Cela dit, l’homme se tut et fuma en silence ; je surpris dans ses yeux la défiance innée chez l’Asiatique vis-à-vis d’un inconnu. Il reprit après un moment :

« Tu viens de Stamboul, effendi ?

― Oui.

― Qu’est-ce que tu viens chercher ? Les cotons, les soies ou le tabac ?

― Rien de tout cela. Je suis voyageur, je regarde les hommes et les choses, je cherche la sagesse.

― Voilà une marchandise qui ne t’enrichira pas. Je n’ai pas encore rencontré ceux qui l’ont trouvée, et pourtant j’ai vu bien des pays et fait bien des métiers avant celui de comédien.

― Veux-tu me les raconter, puisque nous ne dormons ni l’un ni l’autre ? »

L’homme hésita un instant, étonné de ma demande, mais rassuré évidemment par l’idée qu’il n’avait pas affaire à un négociant et que je n’avais rien à gagner de lui. L’Oriental, toujours préoccupé des intérêts matériels, suppose le même souci à tous ceux qui l’abordent et ne désarme qu’en constatant l’absence de ce souci chez son interlocuteur. Après une nouvelle pause, l’acteur reprit :

« Je n’ai rien de curieux à te conter ; j’ai vécu comme tous les autres, ainsi que Dieu l’a voulu. Je dirai ce dont je me souviens, si cela te fait plaisir ; aussi bien tu pourras sans doute après, puisque tu es de ces hommes d’Europe qui savent les choses, répondre à une question que je me faisais tout à l’heure. »

Le vieillard se remit à fumer, et son regard se retourna en dedans, comme il arrive quand on descend dans le passé. Je m’assis à côté de lui sur la margelle de la fontaine, je vidai entre nous mon sac à tabac pour achever de le gagner. Tout dormait autour de nous dans un de ces profonds silences de nuit où l’on cherche involontairement à entendre le rythme des étoiles en marche. Alors le comédien commença la narration qui va suivre, d’un ton indifférent et fatigué, comme s’il eût parlé d’un autre.

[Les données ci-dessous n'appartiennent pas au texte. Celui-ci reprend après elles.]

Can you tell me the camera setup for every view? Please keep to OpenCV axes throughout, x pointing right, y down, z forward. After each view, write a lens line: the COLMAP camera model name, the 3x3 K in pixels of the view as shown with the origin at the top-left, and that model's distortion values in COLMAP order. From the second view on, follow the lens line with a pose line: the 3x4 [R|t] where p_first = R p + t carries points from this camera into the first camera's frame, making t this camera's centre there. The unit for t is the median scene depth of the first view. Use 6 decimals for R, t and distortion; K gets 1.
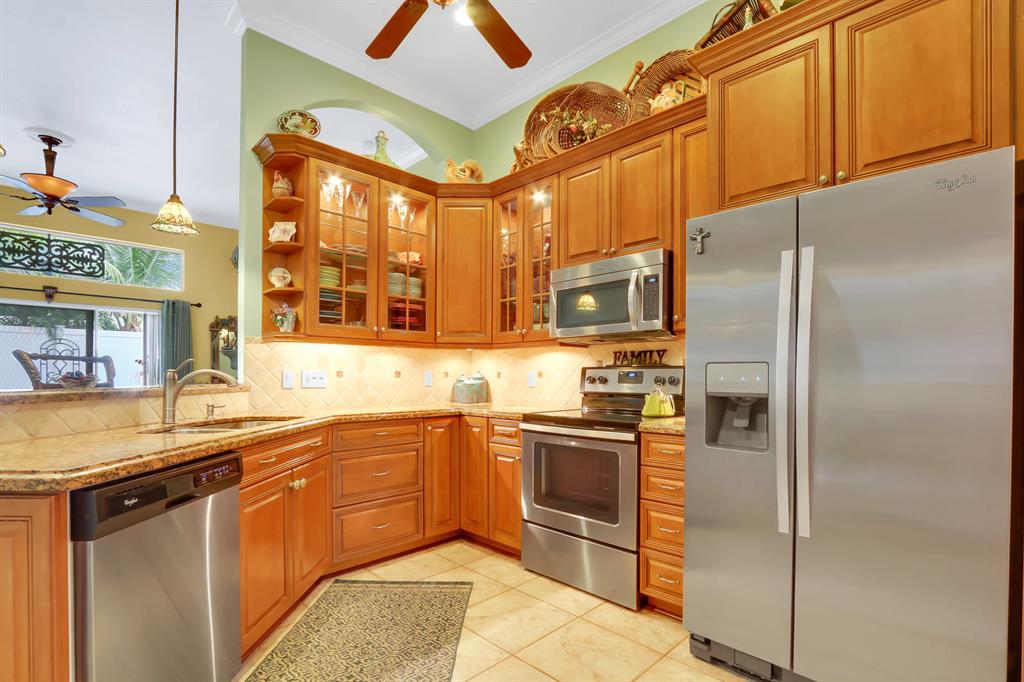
lens RADIAL K [[496.2, 0, 529.4], [0, 496.2, 375.8], [0, 0, 1]] dist [-0.012744, -0.000469]
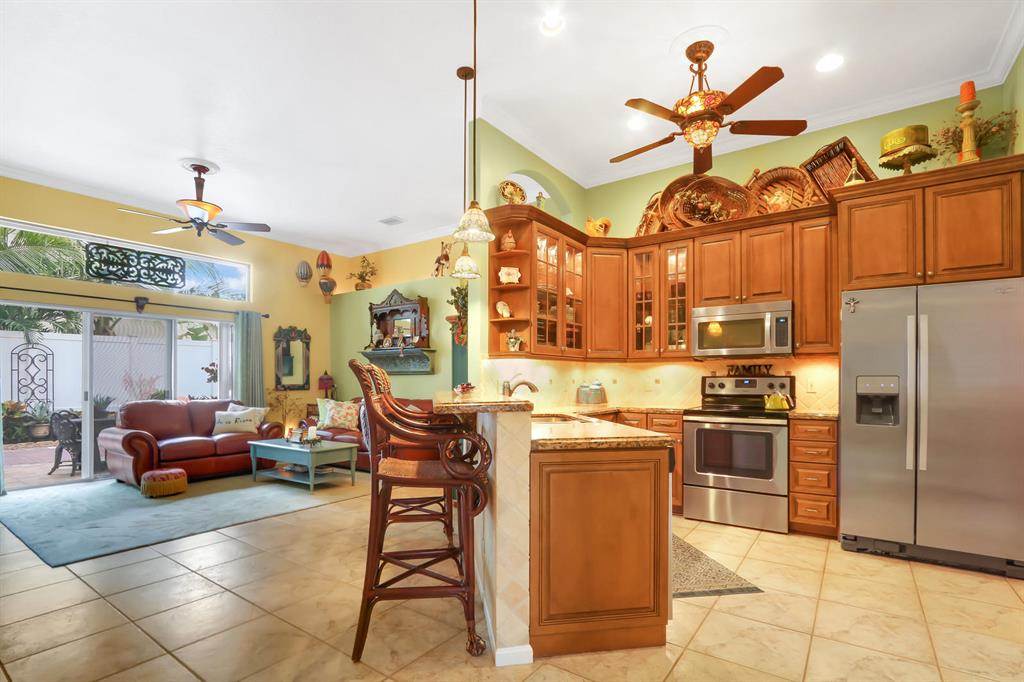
lens RADIAL K [[496.2, 0, 529.4], [0, 496.2, 375.8], [0, 0, 1]] dist [-0.012744, -0.000469]
pose [[0.984741, -0.002886, 0.174003, -0.550437], [0.004052, 0.999972, -0.006350, -0.010768], [-0.173980, 0.006958, 0.984725, -0.255796]]
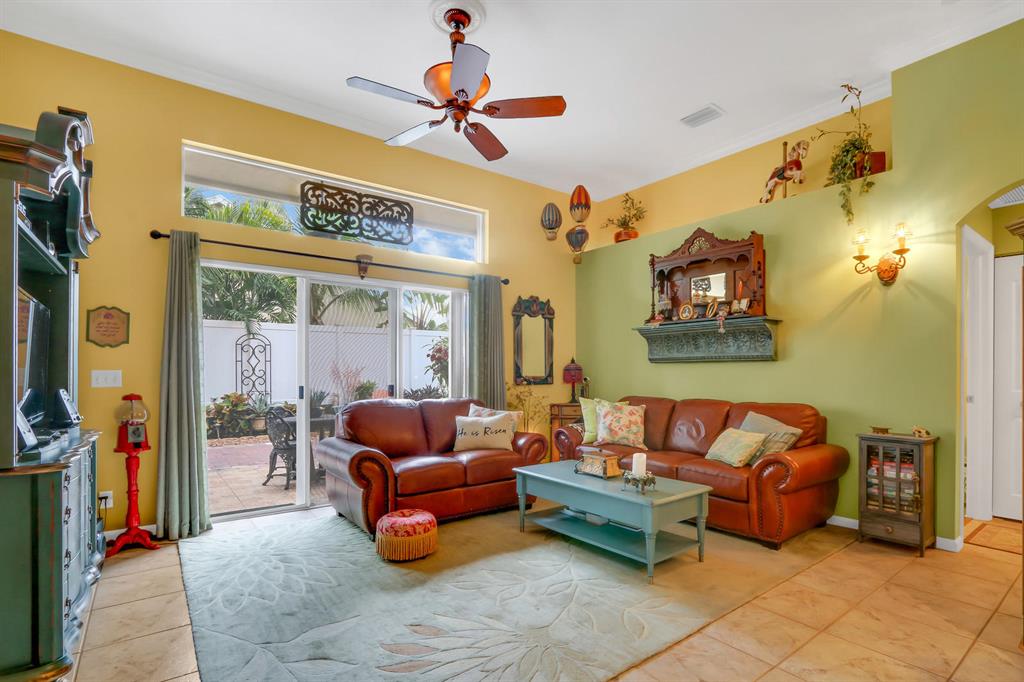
lens RADIAL K [[505.7, 0, 515.9], [0, 505.7, 366.8], [0, 0, 1]] dist [-0.012439, -0.000044]
pose [[0.988869, -0.006741, -0.148639, -0.991160], [0.005535, 0.999948, -0.008526, -0.009534], [0.148689, 0.007609, 0.988855, 0.427093]]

C’est ce ton impersonnel qu’il faudrait pouvoir rendre pour donner quelque valeur à son récit auprès de ceux qui aiment à étudier l’âme des races. Celle de l’Asiatique ― mon homme en était un ; car ces Arabes de Syrie, du culte orthodoxe, n’ont de grec que la religion, et le nom qu’on leur donne improprement ― est simple, instinctive, rarement susceptible d’actions réflexes sur elle-même, partant difficile à comprendre pour l’Européen qui a deux âmes, l’une agissante, l’autre critique et analytique, sans cesse occupée à scruter, à glorifier, à plaindre la première. L’un de nous, en racontant ces aventures, en eût tiré mille conclusions personnelles, mille sujets de récriminations contre la destinée, d’orgueil ou d’étonnement. L’Oriental me les dit simplement, comme une chose toute naturelle, et vingt autres m’ont fait depuis mêmes récits avec même simplicité. Il ne faut chercher d’ailleurs dans cette histoire d’autre intérêt dramatique que celui d’une vie humaine, promenée par l’instinct nomade sur de larges horizons : elle donnera une idée de ces existences mobiles et fatalistes, dispersées au vent comme des fétus de paille sous le fléau et accomplissant leur évolution sur l’aire, sans s’étonner jamais de la hauteur du vol ni de la chute.